Moving to assisted living is a big step. Your loved one is nervous about leaving their current home, even though navigating it has become too cumbersome. You’re nervous about moving your parent, even though you know it’s the right choice for them.
It’s an emotional ride, and it’s common for it to be shrouded in anxiety. But there are ways to subdue the nervousness associated with moving into assisted living. After all, your loved one would not be moving into assisted living if it wasn’t the best option for them.
Ways to Reduce Moving-Induced Anxiety
Have a positive attitude about moving.
By looking at all of the advantages of a new space, it decreases the time spent thinking about the difficulties that transitions can sometimes bring. Whenever your loved one brings up a concern, listen, address the concern, but finish the conversation with a benefit to moving into assisted living such as a decrease in housework or the warm-hearted staff. Highlight why moving is a good idea instead of allowing them to wallow in their worries.
Visit the campus before moving. Connect with residents, staff, and spiritual leaders so that there are a few familiar faces before the move takes place. Form friendships before the move so that your loved one can feel more comfortable there once the big day arrives.
Research activities in order to rev up excitement. There will be new opportunities for involvement, so capitalize on that fact.
Prepare to make the actual move as smooth as possible.
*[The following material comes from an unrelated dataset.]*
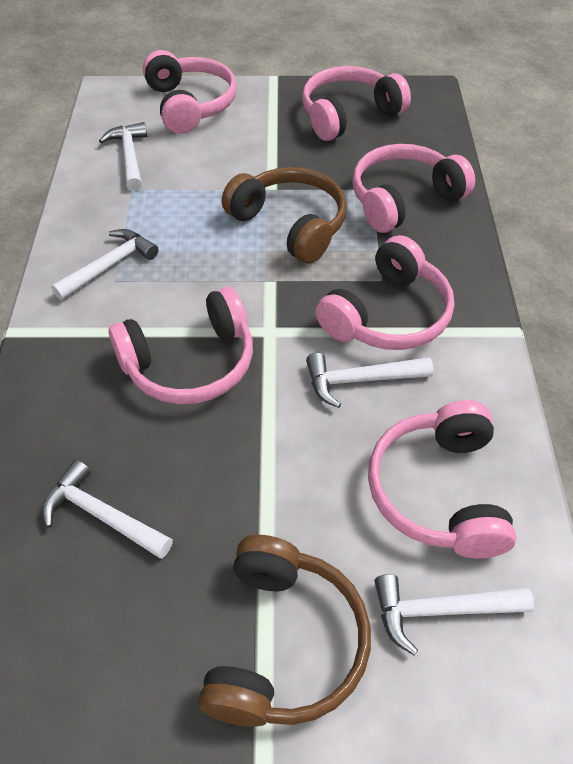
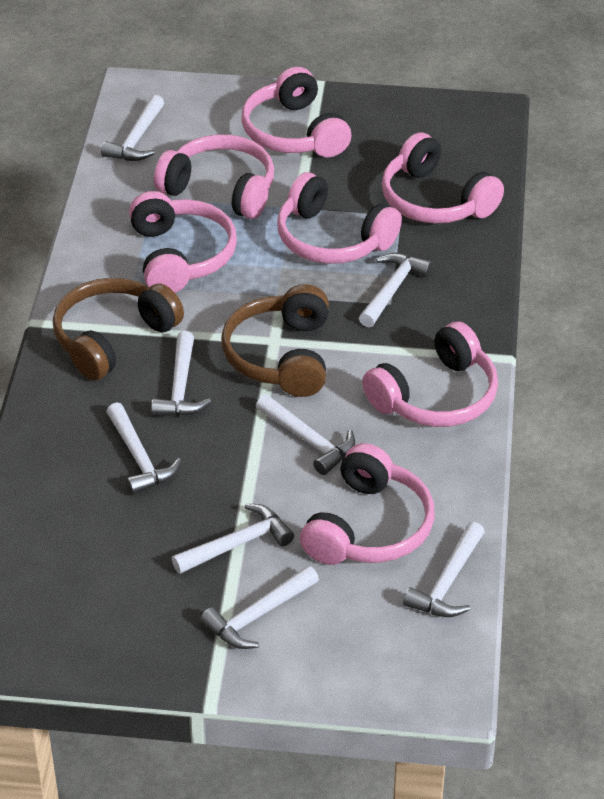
pink headphones: 6 -> 7
white hammer: 5 -> 8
Measure the new space before moving so that you only take what can fit. Trying to sort through belongings and repacking things can be not only stressful, but emotional as well. Plan to take only what you need, but don’t forget to pack a few decorations, pictures, and keepsakes to make the space feel like home.
Also, don’t forget to label boxes and enlist help to transport belongings as well as unloading and organizing upon arrival. There should be plenty of helping hands to cut down on the work so that your loved one can cut down their stress level. But don’t keep them from doing anything – this is their living space, so they should be involved in making it feel like home. They are still an independent person who can make their own decisions.
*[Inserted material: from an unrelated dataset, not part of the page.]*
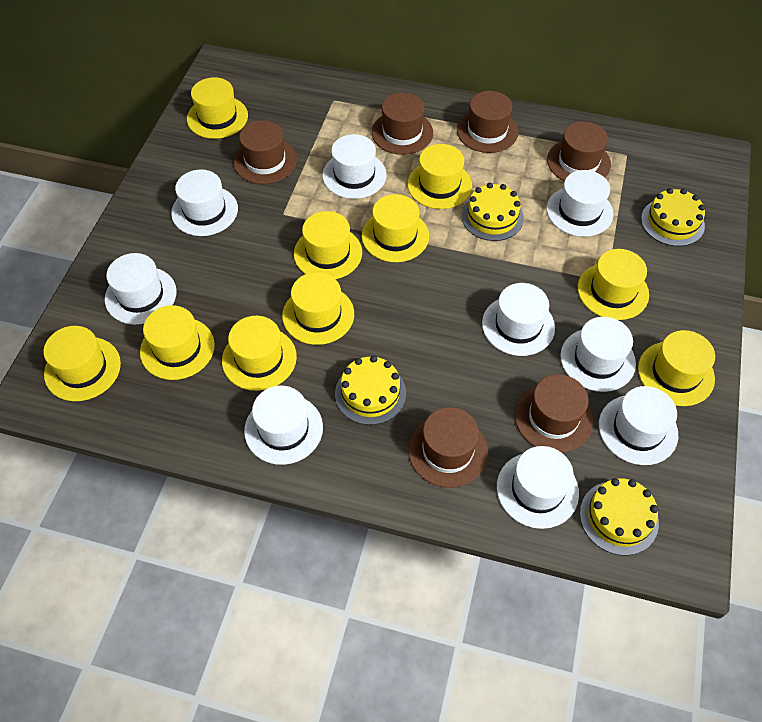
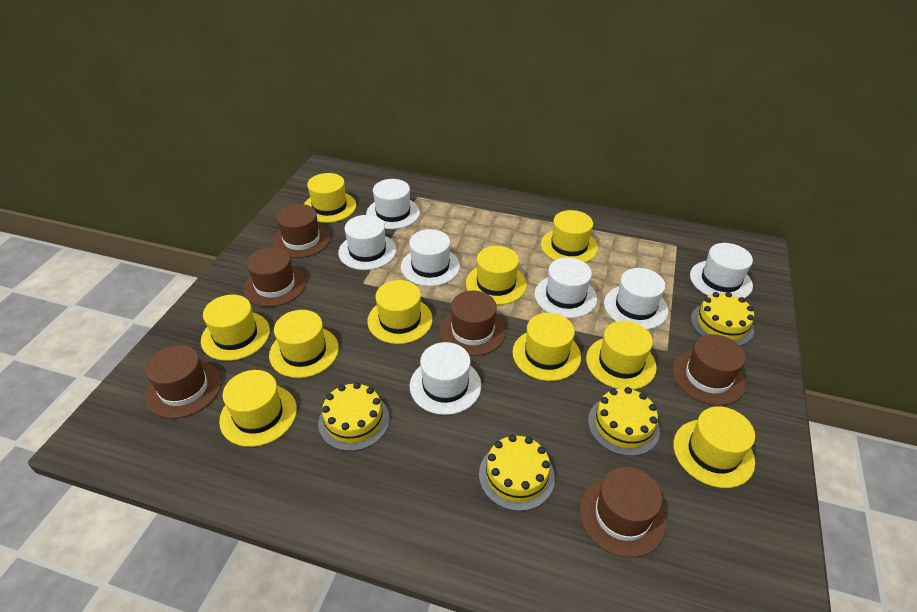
white hat: 9 -> 7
Remain heavily involved in the moving process.
Though you may be nervous about the move too, it is ultimately your loved one whose entire lifestyle is altering. Help with the planning and packing process, moving, unpacking, decorating, and organizing, but don’t think that your job is done that day. You should continue visiting and spending time with your loved one and ensure that they are adjusting well to this new lifestyle. Plus, knowing that someone they love will be visiting them soon is the best stress-reliever out there.